Despite this, the Ashmore share price has recovered by 4.3% in the past month through 27 September with the company signalling that it is confident that emerging markets will rebound. As analysts at Peel Hunt explained in a note to clients seen by TipRanks, “Ashmore’s latest earnings were broadly in line with their estimates. There remain many reasons for longer-term optimism, albeit there are still clear short-term uncertainties.”

With the Ashmore share price falling 27.3% year-to-date to 207.6p on 27 September, the 12 analysts sharing stock recommendations with the Financial Times maintain a consensus ‘hold’ rating, as do five MarketBeat analysts.

Hargreaves Lansdown may struggle for growth

The Hargreaves Lansdown share price is up 8.9% in the past month at 895.6p as of 27 September, amidst a 31% decline since the start of the year. The stock has been caught up in the broader sell-off in growth stocks.

“There’s a fairly broad church of people who think that such high growth will be difficult for Hargreaves Lansdown to sustain in future,” Jefferies analyst Julian Roberts told the Financial Times.

Indeed, pre-tax profit fell 26% year-over-year from £366m to £269.2m in the 12 months to the end of June. Assets under administration fell 9% and net new business inflows dropped 37% from the year prior.
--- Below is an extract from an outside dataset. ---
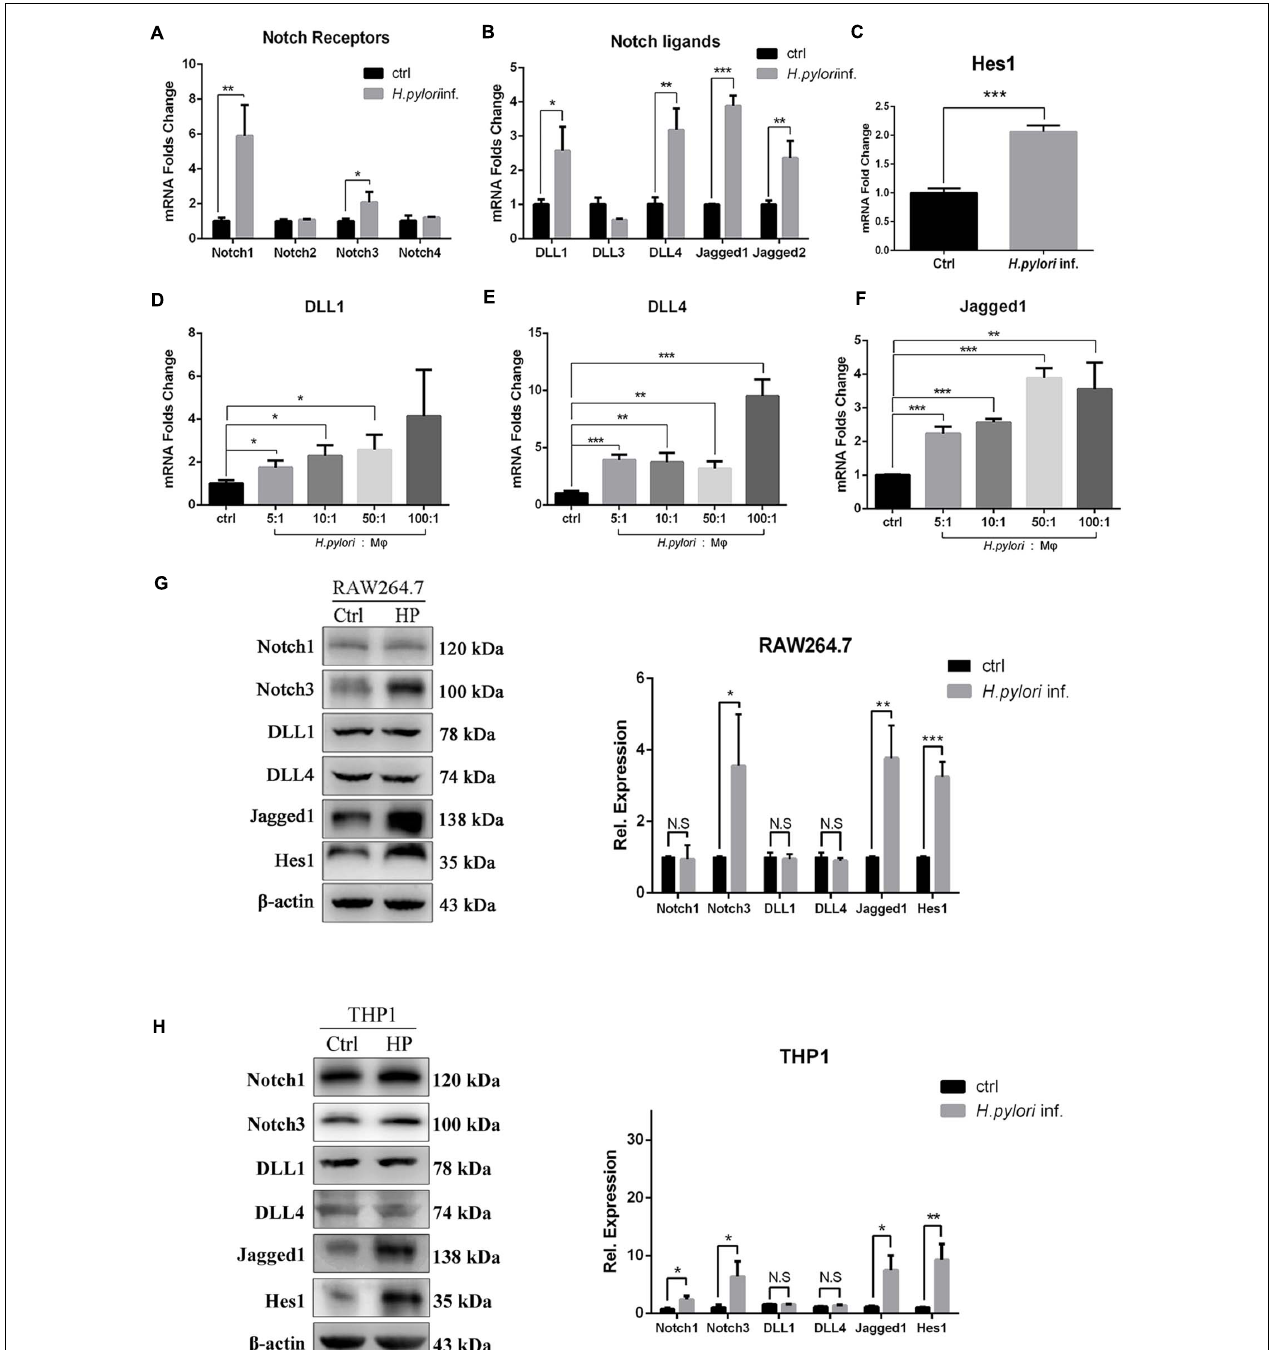
FIGURE 3 | Jagged1 mRNA and protein expression levels are upregulated in H. pylori -activated macrophages. RAW264.7 cells were co-cultured with H. pylori (MOI = 50) for 12 h. PBS was used as control for H. pylori inf. (A–C) qPCR was performed to assess the mRNA expression of Notch receptors, Notch ligands, and Notch target gene Hes1 in RAW264.7 cells. PBS was used as control for H. pylori infection. (D–F) RAW264.7 cells were co-cultured with H. pylori using different MOIs (5, 10, 50, and 100) for 12 h. qPCR was performed to examine the mRNA expression of DLL1, DLL4, and Jagged1 in RAW264.7 cells. Macrophages were co-cultured with H. pylori (MOI = 50) for 12 h, PBS was used as control for H. pylori inf. (G) Western blot was performed to assess the protein expression levels of Notch1, Notch3, DLL1, DLL4, Jagged1, and Hes1 in RAW264.7 cells. The expression bands were analyzed using Gel-pro Software, and the integral optical density (IOD) was obtained. The IOD of β -actin was used as reference. (H) Western blot was performed to assess the protein expression of Notch1, Notch3, DLL1, DLL4, Jagged1, and Hes1 in THP1. Ctrl: uninfected group; H. pylori inf.: H. pylori -infected group. β -actin was used as reference. The data are presented as the mean ± SD of three independent experiments. * p < 0.05, ** p < 0.01 and *** p < 0.001.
Nevertheless, analysts are generally positive about the outlook for Hargreaves Lansdown. The 20 Financial Times analysts offering recommendations as of 22 September, and seven MarketBeat analysts, offer a consensus ‘hold’ rating. The 18 analysts sharing 12-month price targets with the Financial Times have a median target of 980p, a 9.4% upside from the latest close.